When a personal injury claim comes before the court, the claimant or plaintiff will be asked to swear to the court before giving his or her evidence that he or she will “tell the truth, the whole truth and nothing but the truth”, much like in the movies. This means that the evidence a claimant is giving is true and reflects the facts. In cases where a person knowingly lies in court when under oath they are said to have committed perjury.
However, the duty, to tell the truth, doesn’t just come into play in the courtroom. Throughout the lifecycle of a personal injuries file, there is the duty on a claimant to be open and truthful. They must cooperate about the facts of the incident itself, the nature of the injuries. This is in addition to any ancillary matters such as, but not limited to, his or her ability to work. The duty exists from the moment the file is opened. However, there will be a number of occasions during the file where the claimant will be reminded of this duty.
Be Honest About Your Medical History
When requested to attend a medical appointment to assess the injuries sustained in the accident, be it an appointment arranged by the claimant’s own legal team or the defendant’s legal team, the onus is on the claimant, to be honest, and answer any questions a medical professional has in respect of the accident, the injuries sustained, the treatment received or the medication prescribed.
This would include disclosing any pre-existing medical conditions, previous accidents and your medical history. If a claimant is unsure as to whether something is relevant or not, they should err on the side of disclosure so as to ensure that the integrity of their evidence is not called into question at a later stage.

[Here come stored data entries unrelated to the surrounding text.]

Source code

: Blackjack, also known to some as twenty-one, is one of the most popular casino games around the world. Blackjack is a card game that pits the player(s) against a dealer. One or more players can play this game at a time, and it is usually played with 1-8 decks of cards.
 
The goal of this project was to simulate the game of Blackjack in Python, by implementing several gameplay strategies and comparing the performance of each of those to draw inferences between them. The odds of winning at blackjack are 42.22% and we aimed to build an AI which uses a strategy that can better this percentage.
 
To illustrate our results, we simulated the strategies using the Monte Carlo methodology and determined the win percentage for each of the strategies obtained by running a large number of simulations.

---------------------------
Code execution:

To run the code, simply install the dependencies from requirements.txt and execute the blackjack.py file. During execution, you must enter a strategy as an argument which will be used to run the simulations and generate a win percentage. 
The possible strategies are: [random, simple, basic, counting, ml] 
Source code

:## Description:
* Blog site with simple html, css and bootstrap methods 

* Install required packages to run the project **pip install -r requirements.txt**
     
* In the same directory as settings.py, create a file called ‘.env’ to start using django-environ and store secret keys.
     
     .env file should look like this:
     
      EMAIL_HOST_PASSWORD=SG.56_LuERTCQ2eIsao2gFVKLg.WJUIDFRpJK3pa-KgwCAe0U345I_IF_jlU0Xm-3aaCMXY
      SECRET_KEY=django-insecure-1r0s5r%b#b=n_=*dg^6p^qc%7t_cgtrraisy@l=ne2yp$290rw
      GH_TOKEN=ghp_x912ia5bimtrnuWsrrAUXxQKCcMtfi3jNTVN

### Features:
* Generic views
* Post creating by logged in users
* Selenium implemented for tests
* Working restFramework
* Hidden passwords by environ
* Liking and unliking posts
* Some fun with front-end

At the hearing stage, the defendant’s legal team will be entitled to obtain your previous medical records. This is along with employment history (if relevant) and other documentation close to the date of the accident. If a claimant has not disclosed a previous medical issue, it will come out in the wash eventually!

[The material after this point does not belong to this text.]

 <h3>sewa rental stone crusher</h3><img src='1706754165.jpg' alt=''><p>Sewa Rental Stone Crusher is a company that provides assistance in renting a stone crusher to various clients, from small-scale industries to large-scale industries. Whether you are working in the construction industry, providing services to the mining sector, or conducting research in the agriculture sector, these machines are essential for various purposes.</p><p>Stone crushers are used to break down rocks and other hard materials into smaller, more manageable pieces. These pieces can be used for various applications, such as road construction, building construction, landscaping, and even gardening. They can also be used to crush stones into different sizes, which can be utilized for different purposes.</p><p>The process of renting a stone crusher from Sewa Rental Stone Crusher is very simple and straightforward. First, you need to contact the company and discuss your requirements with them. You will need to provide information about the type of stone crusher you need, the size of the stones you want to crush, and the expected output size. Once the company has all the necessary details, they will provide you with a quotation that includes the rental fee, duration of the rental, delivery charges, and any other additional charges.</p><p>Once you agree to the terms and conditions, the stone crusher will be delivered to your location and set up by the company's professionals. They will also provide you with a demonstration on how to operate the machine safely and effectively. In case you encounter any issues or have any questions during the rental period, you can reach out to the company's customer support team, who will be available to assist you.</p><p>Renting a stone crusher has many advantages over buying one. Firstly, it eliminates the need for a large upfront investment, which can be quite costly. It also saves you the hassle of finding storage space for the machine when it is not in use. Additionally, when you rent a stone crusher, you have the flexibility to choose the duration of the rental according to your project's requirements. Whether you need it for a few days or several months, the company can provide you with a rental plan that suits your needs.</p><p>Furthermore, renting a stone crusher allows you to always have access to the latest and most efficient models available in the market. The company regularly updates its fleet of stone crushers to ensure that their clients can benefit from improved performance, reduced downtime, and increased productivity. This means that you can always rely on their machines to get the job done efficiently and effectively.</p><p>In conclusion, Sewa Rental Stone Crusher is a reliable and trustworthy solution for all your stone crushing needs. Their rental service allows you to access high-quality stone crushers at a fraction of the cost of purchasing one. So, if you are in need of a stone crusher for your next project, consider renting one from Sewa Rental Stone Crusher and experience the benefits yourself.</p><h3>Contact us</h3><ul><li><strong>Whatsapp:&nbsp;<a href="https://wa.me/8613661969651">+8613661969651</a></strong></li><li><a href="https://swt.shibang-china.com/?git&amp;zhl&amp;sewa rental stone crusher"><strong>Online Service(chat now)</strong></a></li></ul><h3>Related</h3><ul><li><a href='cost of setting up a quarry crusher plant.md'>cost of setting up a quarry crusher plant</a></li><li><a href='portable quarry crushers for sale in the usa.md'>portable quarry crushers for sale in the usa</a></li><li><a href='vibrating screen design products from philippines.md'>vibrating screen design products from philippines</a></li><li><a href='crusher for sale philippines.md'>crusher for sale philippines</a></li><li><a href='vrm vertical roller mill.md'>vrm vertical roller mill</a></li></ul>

It is irrelevant that such an issue was immaterial to the claim at hand. It merely puts a cloud over the reliability of the evidence that the claimant puts forward.
Previous medical conditions or accidents (whether or not the claimant made a claim, or received any compensation) should be disclosed to the solicitor engaged on the claimant’s behalf, the Injuries Board on the application form and the doctors who assess the injuries. It will again be asked for in Notice for Particulars. This is a request for further information which the defendant is statutorily entitled to receive.

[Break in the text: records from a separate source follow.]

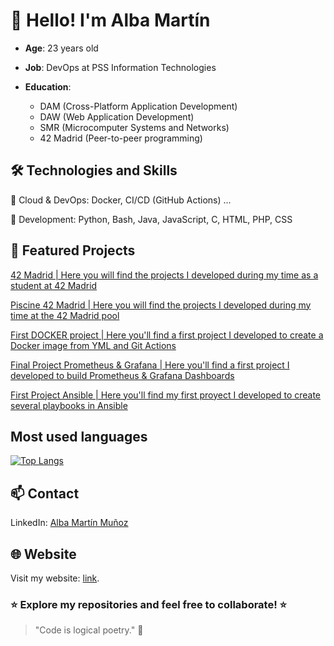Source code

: # 👋 Hello! I'm Alba Martín
- **Age**: 23 years old
- **Job**: DevOps at PSS Information Technologies
- **Education**:

  - DAM (Cross-Platform Application Development)
  - DAW (Web Application Development)
  - SMR (Microcomputer Systems and Networks)
  - 42 Madrid (Peer-to-peer programming)

## 🛠️ Technologies and Skills
🔹 Cloud & DevOps: Docker, CI/CD (GitHub Actions) ...

🔹 Development: Python, Bash, Java, JavaScript, C, HTML, PHP, CSS

## 🚀 Featured Projects
[42 Madrid | Here you will find the projects I developed during my time as a student at 42 Madrid](https://github.com/albmart2/42Madrid)

[Piscine 42 Madrid | Here you will find the projects I developed during my time at the 42 Madrid pool](https://github.com/albmart2/CPiscine)

[First DOCKER project | Here you'll find a first project I developed to create a Docker image from YML and Git Actions](https://github.com/albmart2/practica-final-devops)

[Final Project Prometheus & Grafana | Here you'll find a first project I developed to build Prometheus & Grafana Dashboards](https://github.com/albmart2/practica_final_prometheus_-_grafana)

[First Project Ansible | Here you'll find my first proyect I developed to create several playbooks in Ansible](https://github.com/albmart2/practica_final_ansible)

## Most used languages

[![Top Langs](https://github-readme-stats.vercel.app/api/top-langs/?username=albmart2&theme=transparent)](https://github.com/anuraghazra/github-readme-stats)


## 📫 Contact
LinkedIn: [Alba Martín Muñoz](https://www.linkedin.com/in/alba-mart%C3%ADn-mu%C3%B1oz-7741bb250/)

## 🌐 Website
Visit my website: [link](https://www.albamartinmunoz.com/).

### ⭐ Explore my repositories and feel free to collaborate! ⭐

> "Code is logical poetry." 🚀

Not Being Truthful in a Personal Injury Claim * Does Have its Consequences
The claimant will be asked to confirm the truthfulness of their replies to Notice for Particulars. This is done by swearing an Affidavit of Verification. These are designed to combat false, dishonest and fraudulent claims. It requires the claimant to confirm that the information contained in the pleadings are true and accurate to the best of the claimant’s knowledge and belief. An affidavit is essentially a confirmation of evidence that the claimant would otherwise give in court. It should be taken as seriously as the oath, to tell the truth, taken before one commences the giver of oral evidence before a courtroom.
Consequences of Perjury
If a claimant gives false evidence or misleads the court or an officer of the court, i.e. a solicitor, as to the true facts of the matter, the court is free to dismiss the action if the judge thinks it is appropriate. There are also penalties for giving such false evidence which includes a monetary fine or a lengthy prison service.
Bear in mind also that there is nothing to prevent a defendant’s legal team from engaging a private investigator to track a claimant. This is to ensure that the claimant is not doing anything which they allegedly cannot. For example, working or engaging in sports activities…
So, the moral of the story is, in all cases, you should listen to your parents and your solicitor when they tell you to “always tell the truth!”